In the show West -- a graduate of Trinity College Dublin and married to an Irish aristocrat, Catherine Fitzgerald (they were wed at the family castle in Glin, Co. Limerick) -- plays Noah Solloway, a writer and schoolteacher who is happily married to Helen, (played by Boston born Maura Tierney.

They live in Brooklyn with their four children thanks to the financial help from Helen’s wealthy father, who pays for their spacious brownstone. Noah’s writing career isn’t the ascent to fame and fortune that he hoped it would be and – while staying at his in-law’s estate in Montauk – he falls under the spell of a beautiful young waitress who takes him out of himself but threatens everything he has.

“He realizes that his life isn’t what he thought it was, and his life eventually falls apart,” West told The Hollywood Reporter. You can say that again, as anyone familiar with this intense high stakes series can attest to.

West was born to an Irish Catholic family in Yorkshire and attended the most famous private school in the country, Eton College (British Prime Minister David Cameron is a graduate) before studying at Trinity. His American accent is so convincing that his previous stint on The Wire had audiences convinced he was native-born.

Tierney plays West’s wife on the show and her character is, in the actress’s own words, a tiny bit annoying.

“Because she’s sort of perfect,” Tierney told the press. “She’s a great mom -- she has four kids -- and she’s a successful businesswoman that has a fair-trade, eco-friendly store, and she sort of grew up wealthy, so she’s kind of in a great place. But little does she know...”
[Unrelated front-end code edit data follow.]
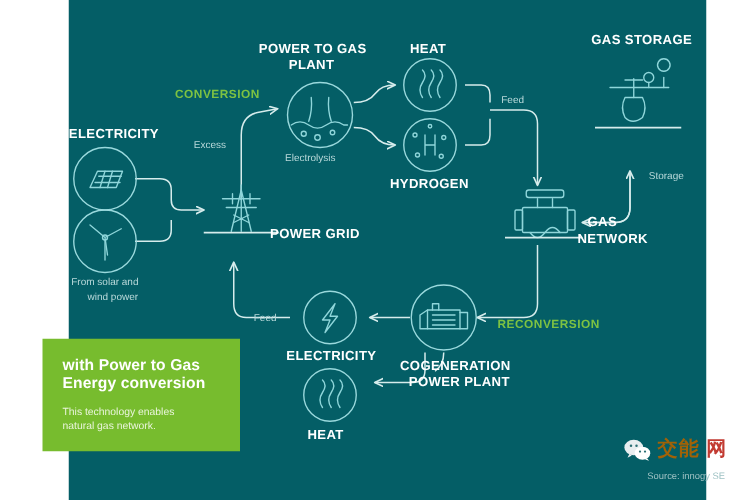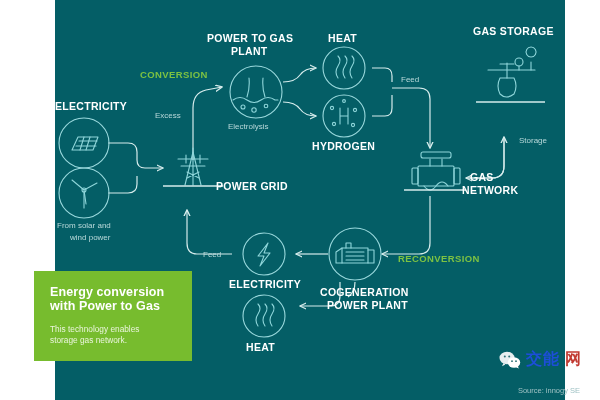--- a/index.html
+++ b/index.html
@@ -35,25 +35,25 @@
   }
   .callout-body{
     color:#eaf5dc;font-size:8.3px;line-height:11.4px;margin-top:11px;
   }
 
   .wm{
     position:absolute;right:18px;bottom:30px;
     display:flex;align-items:center;gap:5px;
   }
   .wm-text{
-    color:#1d4ed8;font-size:16px;font-weight:bold;letter-spacing:1px;
+    color:#a16207;font-size:16px;font-weight:bold;letter-spacing:1px;
   }
   .wm-last{color:#c23b32;}
   .source{
-    position:absolute;right:20px;bottom:5px;
+    position:absolute;right:20px;bottom:15px;
     color:#9fc2c4;font-size:7.5px;
   }
 
   .lbl{font-family:"Liberation Sans", sans-serif;}
   .lbl-main{fill:#ffffff;font-size:10.5px;font-weight:bold;letter-spacing:.3px;}
   .lbl-sub{fill:#b9d9da;font-size:8px;}
   .lbl-green{fill:#7dc242;font-size:9.5px;font-weight:bold;letter-spacing:.4px;}
   .stroke-line{stroke:#d6ecec;stroke-width:1.2;fill:none;}
   .icon-stroke{stroke:#8fd6da;stroke-width:1.1;fill:none;stroke-linecap:round;stroke-linejoin:round;}
   .circ{stroke:#9ad9dd;stroke-width:1.1;fill:none;}
@@ -239,26 +239,26 @@
     <text class="lbl lbl-green" x="140" y="78">CONVERSION</text>
     <text class="lbl lbl-green" x="398" y="262">RECONVERSION</text>
     <text class="lbl lbl-sub" x="155" y="118">Excess</text>
     <text class="lbl lbl-sub" x="401" y="82">Feed</text>
     <text class="lbl lbl-sub" x="203" y="257">Feed</text>
     <text class="lbl lbl-sub" x="519" y="143">Storage</text>
   </svg>
 
   <div class="callout">
     <div class="callout-title">
+      <div>with Power to Gas</div>
       <div>Energy conversion</div>
-      <div>with Power to Gas</div>
     </div>
     <div class="callout-body">
       <div>This technology enables</div>
-      <div>storage gas network.</div>
+      <div>natural gas network.</div>
     </div>
   </div>
 
   <div class="wm">
     <svg width="22" height="18" viewBox="0 0 22 18">
       <ellipse cx="8" cy="7" rx="7.5" ry="6.2" fill="#e8eef0"></ellipse>
       <path d="M4.5,12 L3,15.2 L6.4,13.4 Z" fill="#e8eef0"></path>
       <ellipse cx="15" cy="11.5" rx="6.2" ry="5.2" fill="#ffffff"></ellipse>
       <path d="M18.5,15.4 L20.2,17.6 L17.2,16.6 Z" fill="#ffffff"></path>
       <circle cx="5.8" cy="5.6" r="1" fill="#2b6f74"></circle>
Donnell was best known for his Broadway performance in Anything Goes and his turn in the CW television series Arrow. But now the 32-year-old actor has achieved a whole new level of exposure playing Scotty Lockhart, the is-he-isn’t-he character at the center of the show’s cliffhanger finale.

Donnell has Irish and French ancestry and grew up in St. Louis, where school musicals were his thing. He thought football would be his career but Broadway eventually beckoned.